*** Extracted entries ***

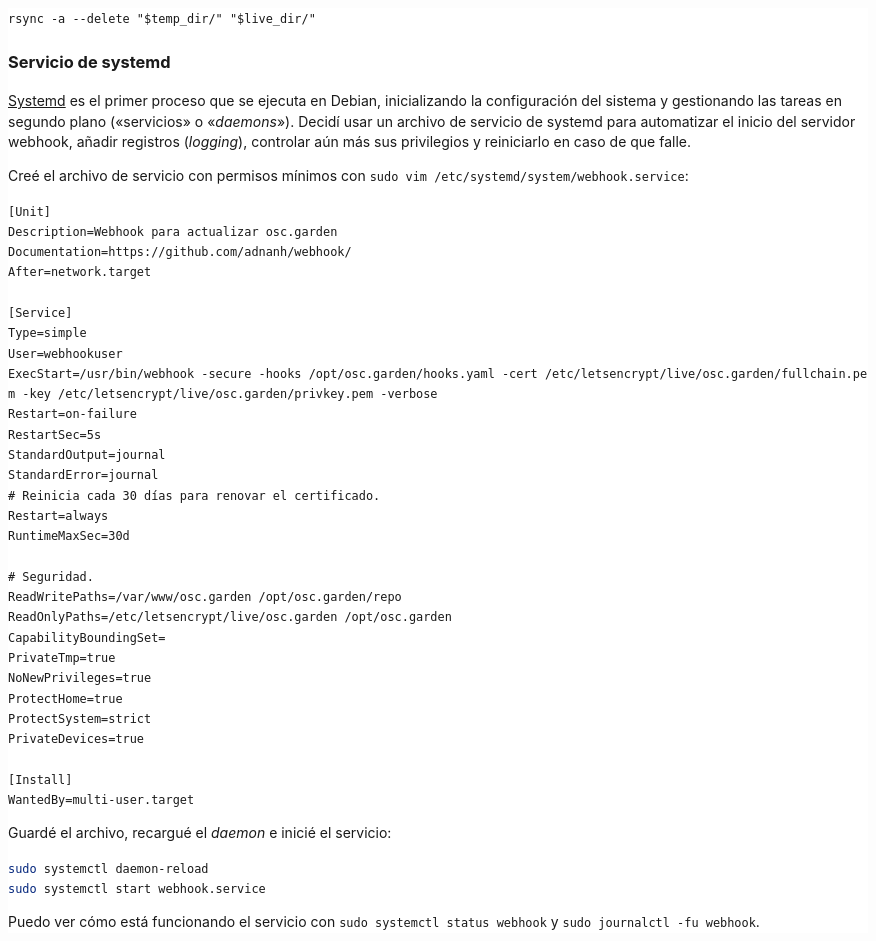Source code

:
```bash,hl_lines=8 19 22
rsync -a --delete "$temp_dir/" "$live_dir/"
```

### Servicio de systemd

[Systemd](https://systemd.io/) es el primer proceso que se ejecuta en Debian, inicializando la configuración del sistema y gestionando las tareas en segundo plano («servicios» o «*daemons*»). Decidí usar un archivo de servicio de systemd para automatizar el inicio del servidor webhook, añadir registros (*logging*), controlar aún más sus privilegios y reiniciarlo en caso de que falle.

Creé el archivo de servicio con permisos mínimos con `sudo vim /etc/systemd/system/webhook.service`:

```.gitconfig
[Unit]
Description=Webhook para actualizar osc.garden
Documentation=https://github.com/adnanh/webhook/
After=network.target

[Service]
Type=simple
User=webhookuser
ExecStart=/usr/bin/webhook -secure -hooks /opt/osc.garden/hooks.yaml -cert /etc/letsencrypt/live/osc.garden/fullchain.pem -key /etc/letsencrypt/live/osc.garden/privkey.pem -verbose
Restart=on-failure
RestartSec=5s
StandardOutput=journal
StandardError=journal
# Reinicia cada 30 días para renovar el certificado.
Restart=always
RuntimeMaxSec=30d

# Seguridad.
ReadWritePaths=/var/www/osc.garden /opt/osc.garden/repo
ReadOnlyPaths=/etc/letsencrypt/live/osc.garden /opt/osc.garden
CapabilityBoundingSet=
PrivateTmp=true
NoNewPrivileges=true
ProtectHome=true
ProtectSystem=strict
PrivateDevices=true

[Install]
WantedBy=multi-user.target
```

Guardé el archivo, recargué el *daemon* e inicié el servicio:

```bash
sudo systemctl daemon-reload
sudo systemctl start webhook.service
```

Puedo ver cómo está funcionando el servicio con `sudo systemctl status webhook` y `sudo journalctl -fu webhook`.


[^1]: Oracle eliminó mi cuenta de Free Tier sin advertencia, explicación o recurso (una práctica habitual, parece). Ahora estoy alojando el sitio en una instancia de Vultr asequible y fiable que he tenido durante más de 6 años. Si quieres probar Vultr, aquí está [mi enlace de registro de referencia](https://www.vultr.com/?ref=7123709), que te da $100 en crédito, mientras yo recibo $10.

***

(Brief):
Looking back over the records above, in how many lines does the word "https" occur? Give the number alone.

(Your response):
3